Test-Driven Development (TDD)

TDD inverts the natural order: you write the test before the production code. Kent Beck formalised this approach in Test-Driven Development: By Example (2002), and it remains one of the most debated practices in software engineering.

The Red-Green-Refactor Cycle

TDD Cycle — Red-Green-Refactor
flowchart LR
    R["🔴 RED
Write a failing test"] --> G["🟢 GREEN
Write minimum code
to pass the test"] G --> RF["🔵 REFACTOR
Clean up code
while tests stay green"] RF --> R
  1. Red — Write a test for the next piece of functionality. Run it. Watch it fail (red). This proves the test is actually testing something.
  2. Green — Write the simplest code that makes the test pass. Don't over-engineer. Don't optimise. Just make it green.
  3. Refactor — Now that you have a green test as a safety net, clean up the code. Remove duplication, improve names, extract methods. Run tests again to confirm they still pass.

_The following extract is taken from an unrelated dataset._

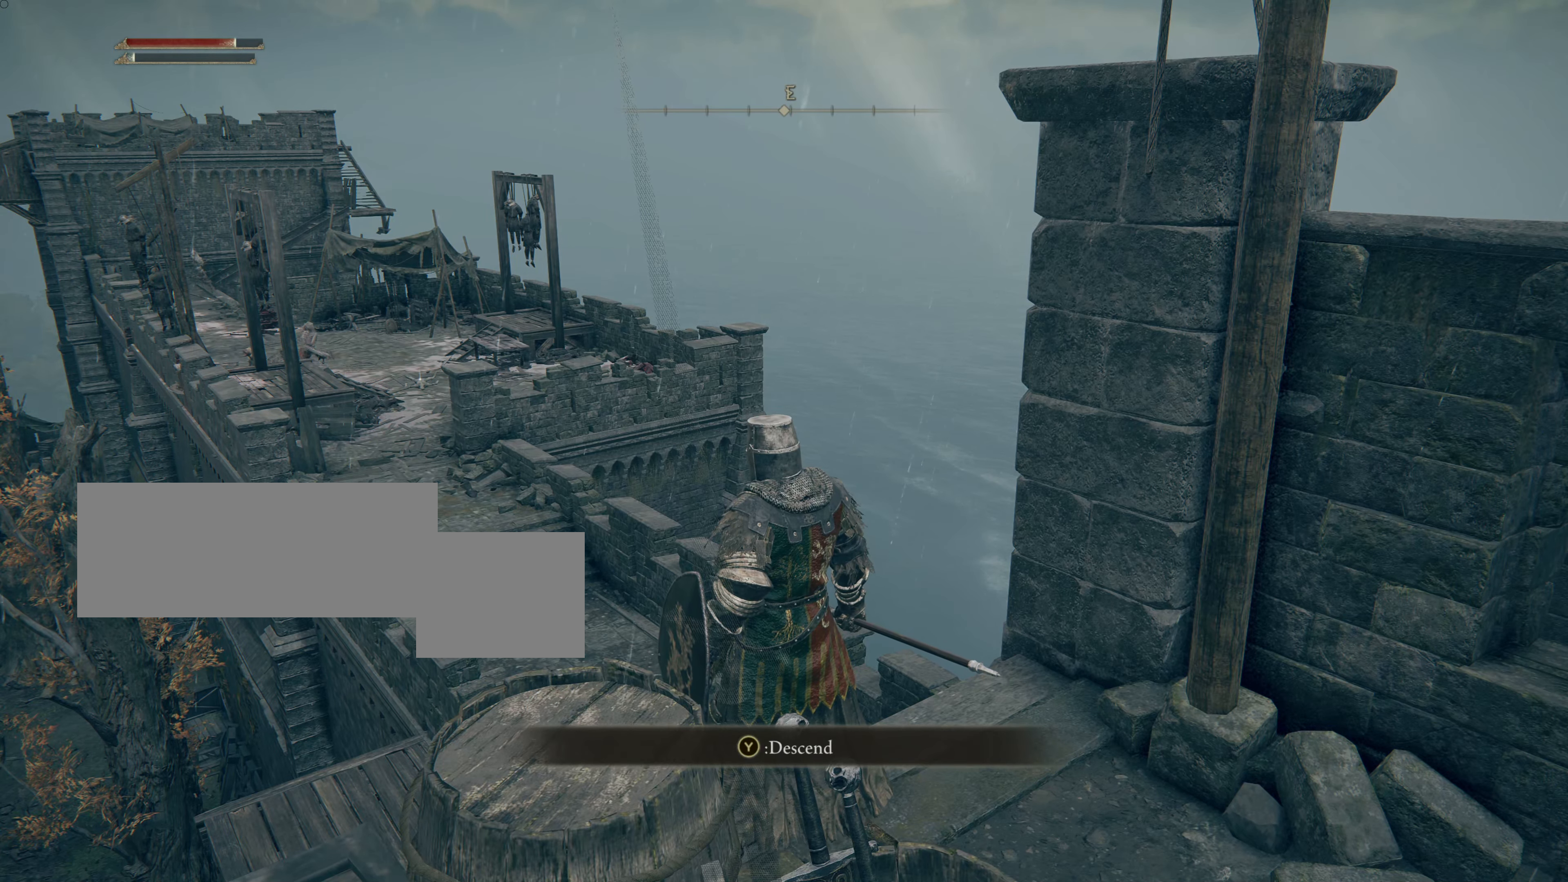
{"buttons": [], "left_stick": "center", "right_stick": "center", "events": []}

The Three Laws of TDD (Robert C. Martin)

  1. You may not write production code until you have written a failing unit test.
  2. You may not write more of a unit test than is sufficient to fail (and not compiling counts as failing).
  3. You may not write more production code than is sufficient to pass the currently failing test.

Step-by-Step TDD Example: FizzBuzz

Let's build FizzBuzz using strict TDD. We add one test at a time, write minimum code, then refactor.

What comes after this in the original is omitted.